What to work on ::
Select each line of the records that contains the string "NSBundle", and copy those lines without alteration.

━━ Given data

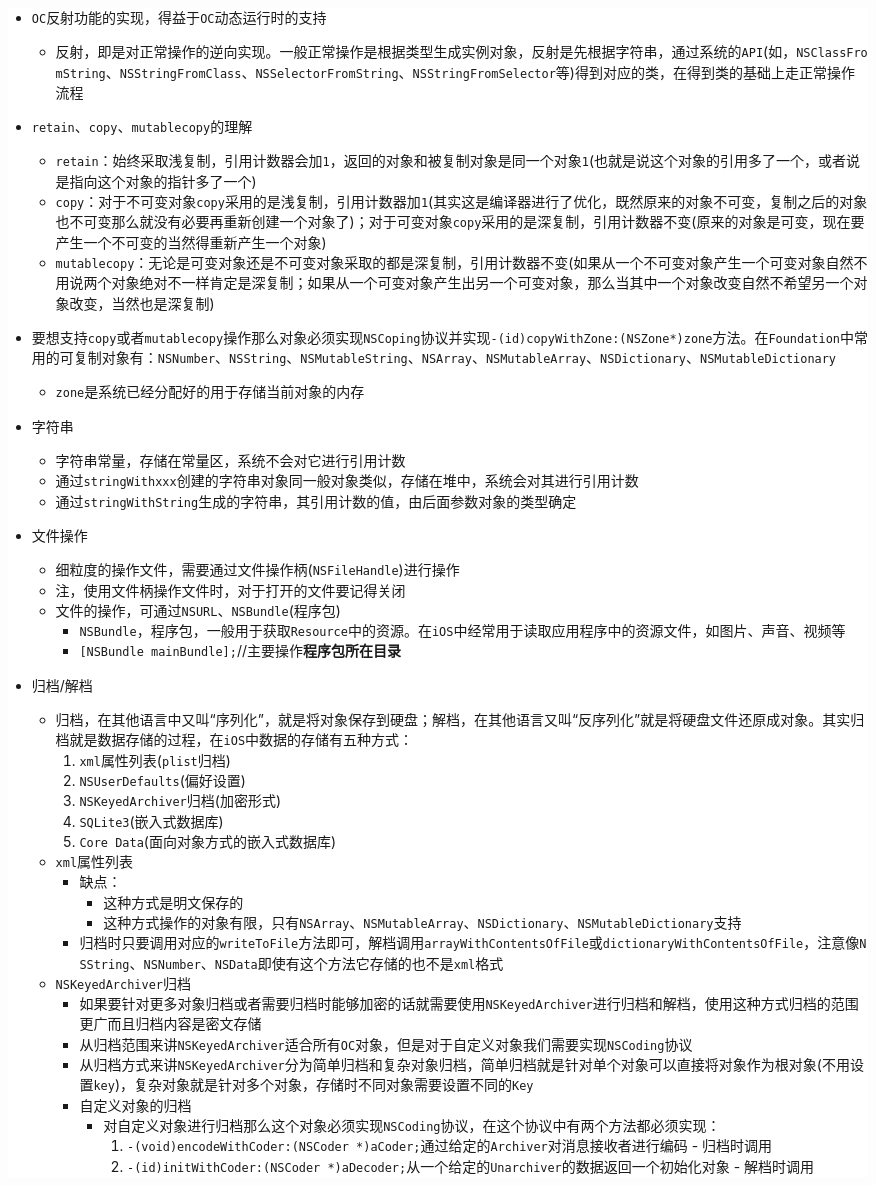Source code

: * `OC`反射功能的实现，得益于`OC`动态运行时的支持
  * 反射，即是对正常操作的逆向实现。一般正常操作是根据类型生成实例对象，反射是先根据字符串，通过系统的`API`(如，`NSClassFromString`、`NSStringFromClass`、`NSSelectorFromString`、`NSStringFromSelector`等)得到对应的类，在得到类的基础上走正常操作流程

* `retain`、`copy`、`mutablecopy`的理解
  * `retain`：始终采取浅复制，引用计数器会加`1`，返回的对象和被复制对象是同一个对象`1`(也就是说这个对象的引用多了一个，或者说是指向这个对象的指针多了一个)
  * `copy`：对于不可变对象`copy`采用的是浅复制，引用计数器加`1`(其实这是编译器进行了优化，既然原来的对象不可变，复制之后的对象也不可变那么就没有必要再重新创建一个对象了)；对于可变对象`copy`采用的是深复制，引用计数器不变(原来的对象是可变，现在要产生一个不可变的当然得重新产生一个对象)
  * `mutablecopy`：无论是可变对象还是不可变对象采取的都是深复制，引用计数器不变(如果从一个不可变对象产生一个可变对象自然不用说两个对象绝对不一样肯定是深复制；如果从一个可变对象产生出另一个可变对象，那么当其中一个对象改变自然不希望另一个对象改变，当然也是深复制)

* 要想支持`copy`或者`mutablecopy`操作那么对象必须实现`NSCoping`协议并实现`-(id)copyWithZone:(NSZone*)zone`方法。在`Foundation`中常用的可复制对象有：`NSNumber`、`NSString`、`NSMutableString`、`NSArray`、`NSMutableArray`、`NSDictionary`、`NSMutableDictionary`
  * `zone`是系统已经分配好的用于存储当前对象的内存

* 字符串
  * 字符串常量，存储在常量区，系统不会对它进行引用计数
  * 通过`stringWithxxx`创建的字符串对象同一般对象类似，存储在堆中，系统会对其进行引用计数
  * 通过`stringWithString`生成的字符串，其引用计数的值，由后面参数对象的类型确定

* 文件操作
  * 细粒度的操作文件，需要通过文件操作柄(`NSFileHandle`)进行操作
  * 注，使用文件柄操作文件时，对于打开的文件要记得关闭
  * 文件的操作，可通过`NSURL`、`NSBundle`(程序包)
     * `NSBundle`，程序包，一般用于获取`Resource`中的资源。在`iOS`中经常用于读取应用程序中的资源文件，如图片、声音、视频等
     * `[NSBundle mainBundle];`//主要操作**程序包所在目录**

* 归档/解档
  * 归档，在其他语言中又叫“序列化”，就是将对象保存到硬盘；解档，在其他语言又叫“反序列化”就是将硬盘文件还原成对象。其实归档就是数据存储的过程，在`iOS`中数据的存储有五种方式：
     1. `xml`属性列表(`plist`归档)
     2. `NSUserDefaults`(偏好设置)
     3. `NSKeyedArchiver`归档(加密形式)
     4. `SQLite3`(嵌入式数据库)
     5. `Core Data`(面向对象方式的嵌入式数据库)
  * `xml`属性列表
     * 缺点：
         * 这种方式是明文保存的
         * 这种方式操作的对象有限，只有`NSArray`、`NSMutableArray`、`NSDictionary`、`NSMutableDictionary`支持
     * 归档时只要调用对应的`writeToFile`方法即可，解档调用`arrayWithContentsOfFile`或`dictionaryWithContentsOfFile`，注意像`NSString`、`NSNumber`、`NSData`即使有这个方法它存储的也不是`xml`格式
  * `NSKeyedArchiver`归档
     * 如果要针对更多对象归档或者需要归档时能够加密的话就需要使用`NSKeyedArchiver`进行归档和解档，使用这种方式归档的范围更广而且归档内容是密文存储
     * 从归档范围来讲`NSKeyedArchiver`适合所有`OC`对象，但是对于自定义对象我们需要实现`NSCoding`协议
     * 从归档方式来讲`NSKeyedArchiver`分为简单归档和复杂对象归档，简单归档就是针对单个对象可以直接将对象作为根对象(不用设置`key`)，复杂对象就是针对多个对象，存储时不同对象需要设置不同的`Key`
     * 自定义对象的归档
         * 对自定义对象进行归档那么这个对象必须实现`NSCoding`协议，在这个协议中有两个方法都必须实现：
             1. `-(void)encodeWithCoder:(NSCoder *)aCoder;`通过给定的`Archiver`对消息接收者进行编码 - 归档时调用
             2. `-(id)initWithCoder:(NSCoder *)aDecoder;`从一个给定的`Unarchiver`的数据返回一个初始化对象 - 解档时调用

━━━━

Result for this exercise ::
  * 文件的操作，可通过`NSURL`、`NSBundle`(程序包)
     * `NSBundle`，程序包，一般用于获取`Resource`中的资源。在`iOS`中经常用于读取应用程序中的资源文件，如图片、声音、视频等
     * `[NSBundle mainBundle];`//主要操作**程序包所在目录**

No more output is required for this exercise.